Designing Cloud Servers for Lower Carbon
- Jaylen Wang ,
- Daniel S. Berger ,
- Fiodar Kazhamiaka ,
- Celine Irvene ,
- Chaojie Zhang ,
- Esha Choukse ,
- Kali Frost ,
- Rodrigo Fonseca ,
- Brijesh Warrier ,
- Chetan Bansal ,
- Jonathan Stern ,
- Ricardo Bianchini ,
- Akshitha Sriraman
ISCA |
Major cloud providers intend to reduce carbon emissions by 2030, which requires effective interventions with short deployment timelines. We find that designing carbon-efficient compute server SKUs, or GreenSKUs, is a promising avenue as compute servers cause the majority of cloud emissions. However, designing GreenSKUs has several adoption challenges.
To address GreenSKU design challenges for the first time, we develop a systematic methodology and associated framework, GSF, that helps cloud providers make informed GreenSKU design and deployment decisions. GSF enables designing GreenSKU servers and evaluating their end-to-end performance and carbon impacts. GSF accounts for tradeoffs between different emission types and application performance requirements. We apply GSF within a leading cloud provider’s production constraints to make a systematic case for designing and deploying GreenSKUs.

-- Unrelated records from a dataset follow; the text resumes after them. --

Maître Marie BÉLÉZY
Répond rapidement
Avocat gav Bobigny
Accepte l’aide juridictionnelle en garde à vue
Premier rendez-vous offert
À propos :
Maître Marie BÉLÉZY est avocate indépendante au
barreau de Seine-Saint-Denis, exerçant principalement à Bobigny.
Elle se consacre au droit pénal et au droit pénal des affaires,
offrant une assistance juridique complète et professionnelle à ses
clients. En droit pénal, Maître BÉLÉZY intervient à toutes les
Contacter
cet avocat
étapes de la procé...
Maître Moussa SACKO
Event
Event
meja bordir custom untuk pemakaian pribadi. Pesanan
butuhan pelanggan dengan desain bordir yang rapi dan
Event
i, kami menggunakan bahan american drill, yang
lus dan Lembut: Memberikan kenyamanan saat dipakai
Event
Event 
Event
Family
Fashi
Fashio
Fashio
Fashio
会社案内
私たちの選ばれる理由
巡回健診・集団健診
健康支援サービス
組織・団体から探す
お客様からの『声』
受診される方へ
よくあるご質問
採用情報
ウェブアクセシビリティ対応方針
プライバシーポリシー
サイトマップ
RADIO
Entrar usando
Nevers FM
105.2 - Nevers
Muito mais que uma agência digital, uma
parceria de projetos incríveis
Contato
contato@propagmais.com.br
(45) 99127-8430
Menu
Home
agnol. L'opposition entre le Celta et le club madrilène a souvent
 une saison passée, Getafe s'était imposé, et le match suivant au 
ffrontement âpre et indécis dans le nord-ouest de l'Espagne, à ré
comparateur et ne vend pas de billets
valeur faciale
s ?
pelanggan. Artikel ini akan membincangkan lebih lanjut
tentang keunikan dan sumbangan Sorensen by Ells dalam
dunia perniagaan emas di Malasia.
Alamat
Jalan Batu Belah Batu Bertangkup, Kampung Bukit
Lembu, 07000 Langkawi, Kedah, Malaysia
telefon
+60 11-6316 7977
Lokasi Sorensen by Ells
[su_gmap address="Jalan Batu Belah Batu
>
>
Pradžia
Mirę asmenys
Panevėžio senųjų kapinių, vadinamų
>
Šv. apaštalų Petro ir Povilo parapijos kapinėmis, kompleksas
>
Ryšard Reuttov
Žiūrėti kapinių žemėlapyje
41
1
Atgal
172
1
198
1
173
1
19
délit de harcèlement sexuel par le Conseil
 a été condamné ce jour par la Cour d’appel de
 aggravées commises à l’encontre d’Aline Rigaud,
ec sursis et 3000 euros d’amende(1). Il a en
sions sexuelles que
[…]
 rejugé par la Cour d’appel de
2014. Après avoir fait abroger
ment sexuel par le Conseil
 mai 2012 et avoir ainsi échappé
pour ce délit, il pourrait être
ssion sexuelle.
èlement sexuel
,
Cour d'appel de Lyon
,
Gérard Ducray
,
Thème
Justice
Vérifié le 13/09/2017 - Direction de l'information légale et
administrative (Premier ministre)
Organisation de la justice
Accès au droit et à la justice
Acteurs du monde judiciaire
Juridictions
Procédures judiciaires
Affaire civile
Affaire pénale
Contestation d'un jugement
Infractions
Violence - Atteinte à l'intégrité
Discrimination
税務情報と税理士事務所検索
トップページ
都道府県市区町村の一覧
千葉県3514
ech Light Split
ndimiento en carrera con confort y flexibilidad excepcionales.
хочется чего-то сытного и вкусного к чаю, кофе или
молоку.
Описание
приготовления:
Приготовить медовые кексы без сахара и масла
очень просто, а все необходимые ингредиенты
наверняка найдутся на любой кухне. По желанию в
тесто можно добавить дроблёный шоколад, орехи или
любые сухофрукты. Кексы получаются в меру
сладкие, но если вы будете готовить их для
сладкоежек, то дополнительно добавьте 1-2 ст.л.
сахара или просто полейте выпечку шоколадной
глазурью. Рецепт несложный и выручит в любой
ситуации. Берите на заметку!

We build a new GreenSKU and use GSF to show that it reduces carbon emissions per customer core by 29% compared to currently-deployed cloud servers. When deploying GreenSKUs in a way that meets applications’ performance requirements, we reduce emissions by 16%. When incorporating overall data center overheads, GreenSKU reduces cloud emissions by 9%.